Avant le nous religieux et ethnique, il y a l’intérêt général et la Nation française, forcément française, heureusement française. La France n’est pas une race, une ethnie, une religion, c’est pour cela que c’est dans la Nation que doivent se reconnaître tous ses habitants. La Nation est supérieure à la communauté, la Loi au contrat ou au Pacte. Les conférences de Notre-Dame de Paris de 1848 de l’Abbé Lacordaire retrouvent toute leur actualité : " Entre le fort et le faible, entre le riche et le pauvre, entre le maître et le serviteur [et j’ajouterai, entre la femme et l’homme, l’athée et le croyant, entre les différents croyants], c’est la liberté qui opprime, et la loi qui affranchit." Il ajoutait dans une autre conférence : " Il existe un droit inviolable, qui couvre la cité tout entière et assure le dernier des citoyens contre les entreprises du plus grand nombre et même de tous. Tant que le droit n’est pas cela, il n’est rien. " Il parlait bien sûr de la loi divine. Mais il y a des choses à retenir de ces propos, surtout dans ces temps que les radicalismes religieux viennent troubler et dont ils veulent renverser l’ordre établi démocratiquement. Le Droit français doit s’appliquer sans exception ni accommodements, notamment en supprimant le statut concordataire des les départements dans lesquels cette anomalie perdure. Et ainsi protéger les individus contre les entreprises d’un nombre qui grandit et s’affirme.
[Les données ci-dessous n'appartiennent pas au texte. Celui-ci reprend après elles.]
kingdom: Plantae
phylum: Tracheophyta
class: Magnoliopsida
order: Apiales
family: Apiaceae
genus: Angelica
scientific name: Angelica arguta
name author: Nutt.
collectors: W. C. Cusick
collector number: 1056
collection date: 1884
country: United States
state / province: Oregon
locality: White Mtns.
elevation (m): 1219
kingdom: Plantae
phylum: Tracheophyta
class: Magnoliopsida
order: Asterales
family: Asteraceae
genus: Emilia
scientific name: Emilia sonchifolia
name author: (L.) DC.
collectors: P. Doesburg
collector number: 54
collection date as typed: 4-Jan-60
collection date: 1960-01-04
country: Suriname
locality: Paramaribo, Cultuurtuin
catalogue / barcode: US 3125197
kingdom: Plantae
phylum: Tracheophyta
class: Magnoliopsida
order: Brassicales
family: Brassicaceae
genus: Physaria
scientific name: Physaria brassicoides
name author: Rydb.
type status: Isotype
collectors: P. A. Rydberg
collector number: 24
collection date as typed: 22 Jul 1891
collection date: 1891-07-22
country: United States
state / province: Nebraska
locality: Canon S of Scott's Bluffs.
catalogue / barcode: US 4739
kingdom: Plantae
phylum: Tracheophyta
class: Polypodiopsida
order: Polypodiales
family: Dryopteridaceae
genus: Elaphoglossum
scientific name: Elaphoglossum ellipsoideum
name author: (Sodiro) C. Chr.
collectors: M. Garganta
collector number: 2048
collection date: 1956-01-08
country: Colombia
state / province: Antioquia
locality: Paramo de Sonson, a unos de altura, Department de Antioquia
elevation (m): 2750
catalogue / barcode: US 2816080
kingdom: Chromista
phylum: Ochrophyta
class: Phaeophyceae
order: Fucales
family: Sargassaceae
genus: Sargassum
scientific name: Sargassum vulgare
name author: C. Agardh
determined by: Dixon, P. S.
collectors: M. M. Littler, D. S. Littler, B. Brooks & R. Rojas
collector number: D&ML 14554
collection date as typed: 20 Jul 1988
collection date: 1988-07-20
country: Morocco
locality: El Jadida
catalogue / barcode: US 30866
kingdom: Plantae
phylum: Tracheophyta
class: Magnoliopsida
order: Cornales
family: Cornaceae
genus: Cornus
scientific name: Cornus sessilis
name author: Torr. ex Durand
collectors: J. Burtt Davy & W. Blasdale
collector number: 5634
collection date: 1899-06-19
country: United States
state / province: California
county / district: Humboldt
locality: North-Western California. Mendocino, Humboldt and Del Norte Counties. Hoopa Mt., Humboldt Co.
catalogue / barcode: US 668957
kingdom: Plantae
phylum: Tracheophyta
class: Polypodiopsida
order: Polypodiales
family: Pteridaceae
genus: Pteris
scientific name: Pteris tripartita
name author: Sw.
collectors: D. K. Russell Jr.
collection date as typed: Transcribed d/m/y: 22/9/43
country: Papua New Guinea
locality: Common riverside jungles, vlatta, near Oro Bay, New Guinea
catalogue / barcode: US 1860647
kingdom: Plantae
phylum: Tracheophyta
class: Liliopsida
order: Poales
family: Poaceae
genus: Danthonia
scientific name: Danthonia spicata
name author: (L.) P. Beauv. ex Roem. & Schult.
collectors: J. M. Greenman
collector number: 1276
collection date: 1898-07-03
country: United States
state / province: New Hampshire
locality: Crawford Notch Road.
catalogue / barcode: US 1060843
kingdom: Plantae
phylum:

1) Editions de l’aube décembre 2015
2) De quelle couleur sont les Blancs, Paris, LA Découverte, 2014.
3) Réalisé par Rachid Benzine lors de la conférence « La France en état de choc : comment sortir par le haut ? » organisée au Collège des Bernardins, à Paris, le 7 janvier dernier avec des intellectuels et théologiens de différentes confessions religieuses diffusé par la plate-forme The Conversation le 22 Janvier 2016.
4) Revue du Mauss, revue trimestrielle, troisième trimestre, 1988.
5) http://www.lefigaro.fr/international/2014/03/27/01003-20140327ARTFIG00078-des-avocats-britanniques-enjoints-de-respecter-la-charia.php
6) On lira utilement l’excellent article de l’anthropologue Jeanne Favret-Saada La concorde fait rage. Sur le nouveau pacte laïque. Cet article met en évident les insuffisances intellectuelles et scientifiques du concept de « pacte laïque » élaboré par M. Baubérot.
7) Fort heureusement, de jeunes militants comme Julien Rock et Lenny Benbara permettent d’espérer que le politique ne s’avilisse pas dans l’ethnique, ils ont tout mon respect et mon admiration.